Celui du milieu, le plus grand cette fois, me faisait penser à un serpent de mer, bien que je ne puisse pas certifier mes propos. Il était quasiment posé sur le bout de sa queue, mesurant dans les cinq mètres. Le dernier était par contre plus petit, et avait un corps semblable à une hyène. J'enregistrai rapidement ces informations.

Leurs corps difformes semblaient onduler. Ma vision était plus que troublée. Pourtant, je pouvais distinguer leurs silhouettes, contrairement au décor.

Mais aussi que pendant tout le temps où je m'étais difficilement levée, aucun n'avait bougé d'un poil. Attendaient-ils que je puisse me battre ? C'était insensé ! Et puis, avant d'attaquer un humain, les Mutants s'attaquent d'abord entre eux. Pour avoir tout le morceau de viande. C'était pour cela qu'il était quasiment impossible de voir deux Mutants s'aider. Au mieux, ils s'ignoraient et l'un allait chasser autre part, s'il était conscient de la force de l'autre. Les seuls cas où cela arrivait, c'était les petits Mutants qui profitaient des plus grands pour chiper un morceau de proie.

Des lutins pouvaient aider un Mutant de haut niveau pour ensuite récupérer un morceau de corps. Le Mutant ne disait rien, car si c'était un seul petit bout, alors il ne faisait pas attention. C'était grâce à cela, souvent, que les faibles Mutants survivaient. Mais au vu de ceux que j'avais devant moi, il ne s'agissait pas de cela. 

En plus, ils étaient tous les trois de types différents, au vu de leur apparence physique.
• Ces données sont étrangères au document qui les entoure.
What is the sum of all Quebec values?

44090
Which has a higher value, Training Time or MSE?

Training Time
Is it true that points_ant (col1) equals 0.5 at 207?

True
Donc aucune chance de collaboration. Mais pourquoi ne bougeaient-ils pas alors que j'étais debout ? Enfin, debout était un grand mot, je tanguais d'un pied à l'autre, cherchant mon centre d'équilibre.

Mais le poids dans mon dos me faisait basculer fortement vers l'arrière, comme avec un sac à dos très lourd. Malgré le fluide, ma vision était très brouillée, je ne pouvais pas voir ce qui me gênait. Je tentai de faire un pas en avant, qui fut couronné par ma face sur la pierre. J'eus l'impression de cracher un peu de sang, je ne savais pas trop. 

Avec un ultime effort, je me relevais à nouveau. Je pensais que je sombrais dans quelques secondes d'inconscience, ou que le temps était ralenti pour moi. 

Sinon, j'aurais remarqué depuis longtemps que le serpent de mer était à quelques pas de moi.